▸ **WORK ORDER A**: According to the forum thread, how long has it been since OrderOfTheKookaburra's sons last saw their father?
▸ **WORK ORDER B**: Rewrite everything in the forum thread from "ColdHandsHotHead · 27/05/2023" down to "at her dad.", switching "cafe" to "museum".

▸ **SOURCE DOCUMENT**:
Gosh, I think you're being really unreasonable and also really odd to begrudge a teenager popping back in.

arethereanyleftatall · 27/05/2023 11:21

This reply has been deleted

Message deleted by MNHQ. Here's a link to our Talk Guidelines.

Yup. One of the very very many. For everyone involved.

OrderOfTheKookaburra · 27/05/2023 11:24

Oh FFs, I'm a single parent with100% care and my DSs haven't seen their father for over 4 years.

Doesn't stop me empathising with the op. Can people seriously never get outside of their own heads??

datingdilema1 · 27/05/2023 11:26

Don’t let random mumsnet strangers who most likely have never been in your situation guilt trip you. It’s totally understandable to want a bit of space and rest when you do the majority of parenting all the time. I don’t get a night off and very rarely get respite so I get you.
you can be a fantastic parent and still want a break. I’d have a convo with your kids before them going for their weekend and help them to pack their bag in a way that they have everything they need. Maybe have a special crate or a suitcase or something in the car for this or a special system. Tbh I even would get them a double the amount of hair straighteners, perfumes etc so they can leave me alone for half a day 😂😂

continentallentil · 27/05/2023 11:29

You aren’t being unreasonable to feel how you feel.

But you gotta suck it up.

daffodilandtulip · 27/05/2023 11:39

I'm a single parent to similar ages and they are here every weekend. Yes it's fucking hard but DD will be off to uni next year and I'm devastated.

ColdHandsHotHead · 27/05/2023 11:42

If your DD has a key, why not take yourself out for the evening? Film, cafe, pub, walk?

CC222 · 27/05/2023 11:58

It's not unreasonable to not want your much needed free time to be disturbed, but it's a small price to pay knowing your daughter doesn't feel like a burden or unwanted at home with her mum, or that you're sick of her presence. Even if you don't feel those things, she may well feel those things if you were to make a point that she's not welcome in her home on the weekend she stays at her dad.
It might not be many more years until she moves out for good, and you'll probably end up missing these visits so just go with it for now. Ultimately it's her home too and she shouldn't be made to feel unwelcome there.

Chart comprehension data

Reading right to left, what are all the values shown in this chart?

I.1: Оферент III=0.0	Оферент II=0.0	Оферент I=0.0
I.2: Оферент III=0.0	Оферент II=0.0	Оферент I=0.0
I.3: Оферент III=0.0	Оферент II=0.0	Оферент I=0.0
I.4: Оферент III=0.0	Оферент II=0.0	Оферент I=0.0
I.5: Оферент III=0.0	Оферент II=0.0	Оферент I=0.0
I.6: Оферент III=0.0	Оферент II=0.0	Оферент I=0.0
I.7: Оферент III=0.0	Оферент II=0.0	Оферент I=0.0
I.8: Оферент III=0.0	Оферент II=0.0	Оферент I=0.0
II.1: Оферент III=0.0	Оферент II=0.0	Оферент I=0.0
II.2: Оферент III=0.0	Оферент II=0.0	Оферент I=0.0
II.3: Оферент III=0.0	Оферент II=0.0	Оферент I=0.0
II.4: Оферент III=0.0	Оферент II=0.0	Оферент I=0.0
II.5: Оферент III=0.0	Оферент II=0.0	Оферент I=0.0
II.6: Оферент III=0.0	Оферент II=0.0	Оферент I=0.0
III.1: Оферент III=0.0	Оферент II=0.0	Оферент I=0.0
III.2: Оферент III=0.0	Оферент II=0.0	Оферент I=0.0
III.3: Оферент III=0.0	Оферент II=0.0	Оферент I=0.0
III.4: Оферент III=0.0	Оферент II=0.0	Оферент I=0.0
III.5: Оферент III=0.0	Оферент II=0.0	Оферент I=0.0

▸ **EXERCISE RESULT A**: Over 4 years.

▸ **EXERCISE RESULT B**:
ColdHandsHotHead · 27/05/2023 11:42

If your DD has a key, why not take yourself out for the evening? Film, museum, pub, walk?

CC222 · 27/05/2023 11:58

It's not unreasonable to not want your much needed free time to be disturbed, but it's a small price to pay knowing your daughter doesn't feel like a burden or unwanted at home with her mum, or that you're sick of her presence. Even if you don't feel those things, she may well feel those things if you were to make a point that she's not welcome in her home on the weekend she stays at her dad.